Strategies for divorcing a narcissist
By AdvocateDaily.com Staff
People who decide to initiate divorce proceedings from a narcissistic partner should prepare themselves, financially and emotionally, Toronto family lawyer and divorce recovery coach Leanne Townsend tells Global News.
“Narcissists like to win, so the adversarial process is a venue where they thrive,” says a partner with Brauti Thorning LLP. “When you’re in a dynamic where you’re on the opposite side of them, no matter what you give them, they’re going to want more.”
Victims of any type of abuse often suffer from low self-esteem and a feeling of powerlessness, which is why they tend to stay, she says.
“They feel worthless and powerless. They’re afraid, and they don’t know how to leave. They’re often isolated because the abuser has isolated them from family and friends,” Townsend says.
One of the tactics narcissists use in a divorce is to financially abuse their former partner by bringing unnecessary motions in legal proceedings, she says.
“They take things to a higher level in court and battle everything, (hoping) you eventually run out of money,” Townsend says.
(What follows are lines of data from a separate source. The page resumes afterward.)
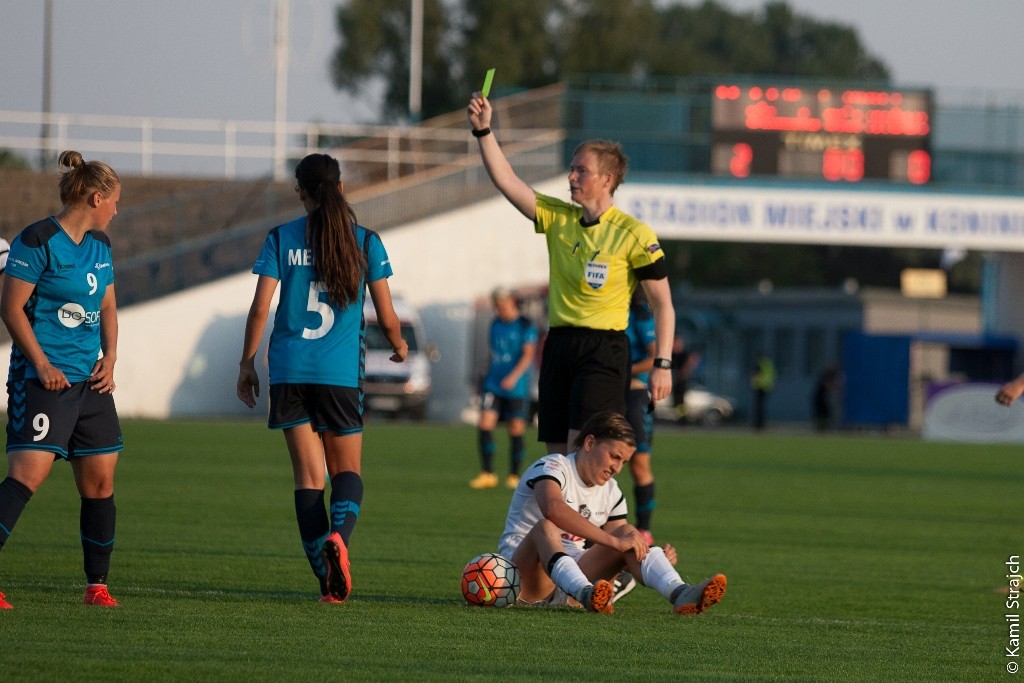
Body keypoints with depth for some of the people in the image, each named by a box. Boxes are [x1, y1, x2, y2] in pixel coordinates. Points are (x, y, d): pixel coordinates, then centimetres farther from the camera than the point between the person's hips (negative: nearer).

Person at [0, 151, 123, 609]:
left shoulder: (99, 244, 13)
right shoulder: (38, 241, -10)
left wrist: (110, 357, 8)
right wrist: (41, 364, -16)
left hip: (90, 380, 8)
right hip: (44, 377, -8)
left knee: (100, 480, 7)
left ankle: (97, 585, 16)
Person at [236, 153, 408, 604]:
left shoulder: (281, 239, 1)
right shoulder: (366, 242, 1)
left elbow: (260, 307, -2)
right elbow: (386, 316, 3)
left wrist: (247, 363, 8)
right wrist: (398, 345, 24)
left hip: (290, 371, 1)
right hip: (341, 372, 0)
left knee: (308, 475, 4)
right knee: (347, 470, 11)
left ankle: (327, 580, -3)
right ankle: (338, 534, -22)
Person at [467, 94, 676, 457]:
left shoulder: (634, 234, -6)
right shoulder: (558, 219, 10)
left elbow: (663, 304, -4)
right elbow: (506, 181, 6)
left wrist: (663, 364, -10)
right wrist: (483, 130, -5)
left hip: (603, 349, -6)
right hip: (559, 344, 6)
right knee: (557, 454, 5)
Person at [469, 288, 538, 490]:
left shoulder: (525, 326, -6)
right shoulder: (496, 324, 12)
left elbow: (528, 354, -15)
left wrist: (514, 376, -27)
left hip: (517, 388, -5)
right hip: (493, 385, 5)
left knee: (516, 431, 1)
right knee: (485, 424, -9)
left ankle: (514, 476, 13)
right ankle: (487, 474, -6)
Even before making an appointment with a lawyer, someone in this type of relationship should do take some proactive and practical steps, she says.
“Put some money aside and make copies of financial documents — bank statements, Visa statements and tax returns,” Townsend says. “Once they know the divorce process has started, narcissists will hide things. They will change the address with the bank so that statements are no longer coming to the home.”
She says it’s also important to recognize the narcissist’s intention to wear down his or her partner, emotionally and financially.
“You have to be thoughtful in the divorce process and come to it from a place of thinking rather than feeling,” Townsend says. “You need to pick your battles. Decide with your lawyer what are the most important things to you and focus on those.”
Parental alienation is another common hazard in splits from narcissists, and those who start to see signs of this behaviour should waste no time in seeking professional help for the children, she says.
“Get the kids some kind of representation, such as a child psychologist who can speak to their needs in the court,” Townsend says.
She says the key to surviving a divorce in such difficult circumstances is arranging a strong support network.
“Assemble a solid team you’re comfortable with — a lawyer, a therapist or coach — so you don’t involve your children,” Townsend says. “Self-care and self-love are important. You need to make sure you’re doing things for your emotional well-being to keep you on track.”
It’s also important to establish healthy boundaries with the former partner, she says.
“The narcissist is going to be in your life if you [have children together]. The boundary piece is important to make sure the relationship doesn’t hurt you going forward,” Townsend says.